El aviso del alto mando se produce mientras el gobierno de Benjamin Netanyahu continúa impulsando la expansión de asentamientos ilegales en Cisjordania, lo que según Zamir está forzando el redespliegue de batallones adicionales para proteger a los colonos y contener el aumento de la violencia que estos ejercen contra la población nativa palestina. El jefe militar subrayó que las crecientes demandas de efectivos son incompatibles con las capacidades actuales de la institución, que arrastra ya más de dos años de guerra genocida ininterrumpida desde octubre de 2023. Además, denunció que el Gobierno sigue sin poder aprobar la legislación necesaria para abordar los “problemas de reclutamiento”, incluyendo las leyes sobre el servicio militar obligatorio de los ultraortodoxos, el llamado a filas de reservistas y la extensión del servicio militar.

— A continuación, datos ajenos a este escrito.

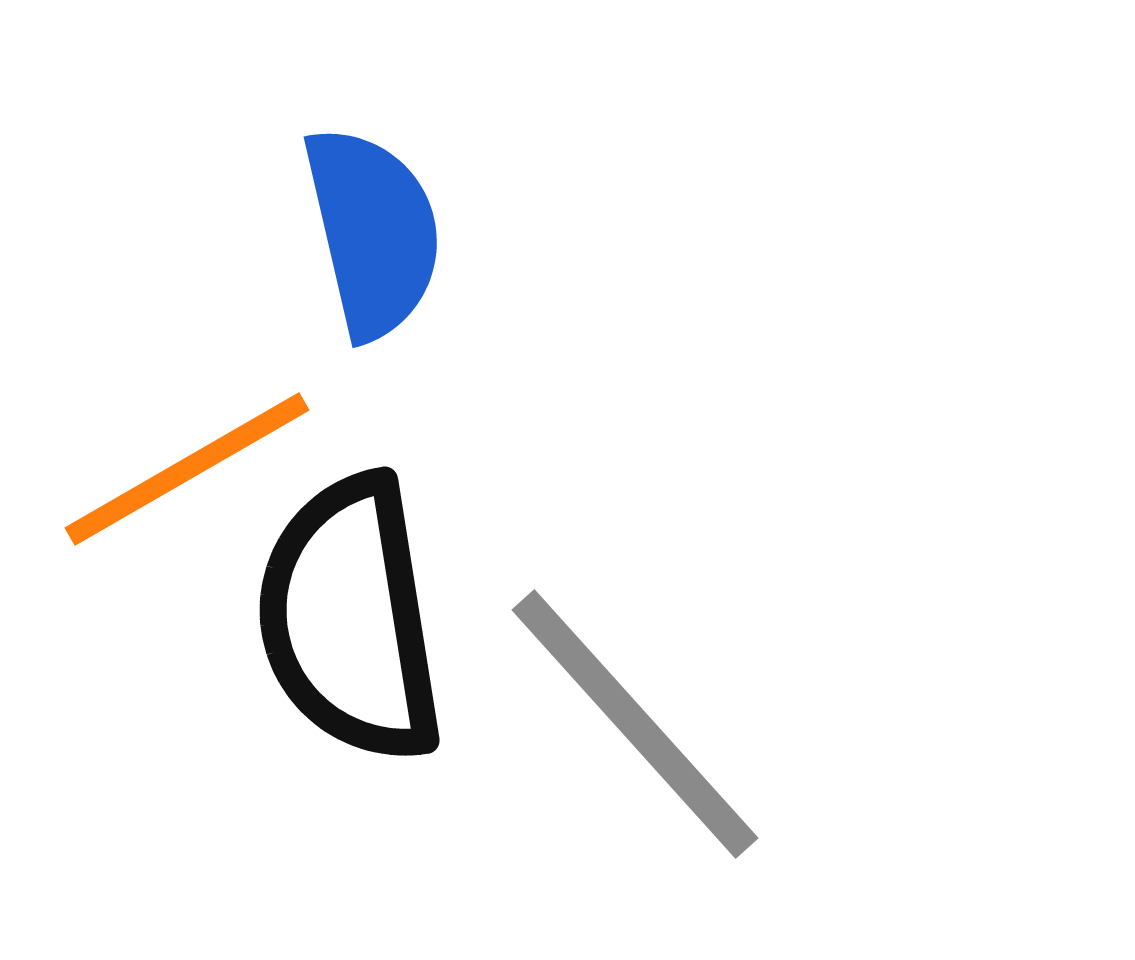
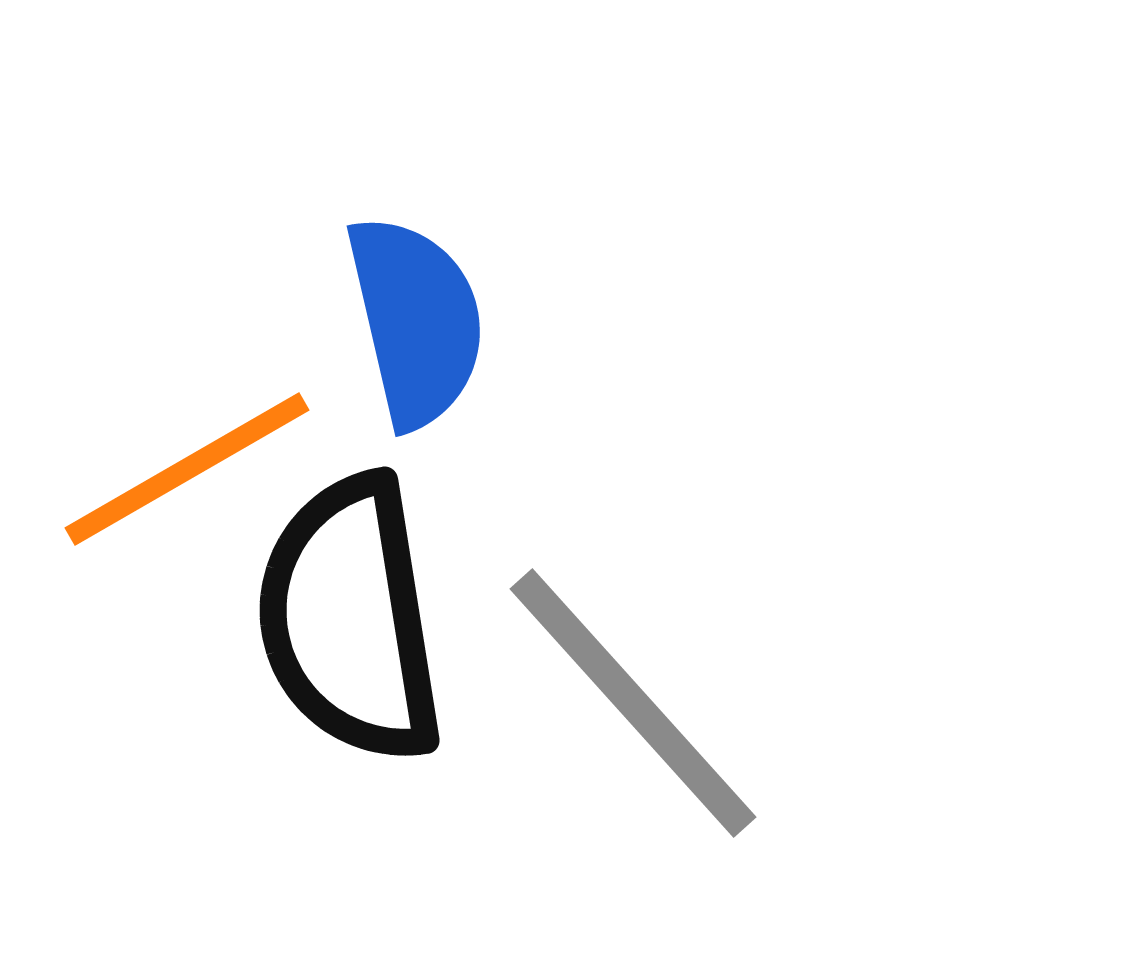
blue semicircle: moved 43 px right, 89 px down
gray line: moved 2 px left, 21 px up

La advertencia de Zamir se produce en un contexto de creciente presión en la sociedad colonial, donde miles de reservistas han manifestado su negativa a seguir sirviendo tras meses de movilización forzosa. El Gobierno, por su parte, se ha mostrado incapaz de resolver el conflicto político interno en torno a la exención del servicio para los estudiantes de las escuelas religiosas ultraortodoxas, un asunto que ha fracturado a la coalición gobernante. Según fuentes citadas por Ynet, Zamir trasladó a los ministros que, al ritmo actual, las fuerzas armadas podrían no ser capaces de mantener siquiera la preparación operativa rutinaria.

El colapso anunciado por el propio jefe del Estado Mayor pone en evidencia las contradicciones y debilidades internas del Estado israelí en plena guerra con Irán, empeñado en mantener una ocupación militar que se extiende por décadas mientras su economía se resiente con pérdidas por valor de 57.000 millones de dólares en dos años de guerra genocida, según reconoció el Banco de Israel recientemente. La sobrecarga del ejército, la negativa de los reservistas a seguir participando en una guerra de desgaste y la incapacidad política para reclutar a los sectores ultraortodoxos dibujan un panorama en el que las fuerzas de ocupación sionistas, lejos de la imagen de imbatibilidad que proyectan en el mundo, se podrían encaminar hacia su propio agotamiento. Mientras tanto, la población palestina sigue soportando y enfrentando una ocupación que se perpetúa con asentamientos ilegales y violencia cotidiana.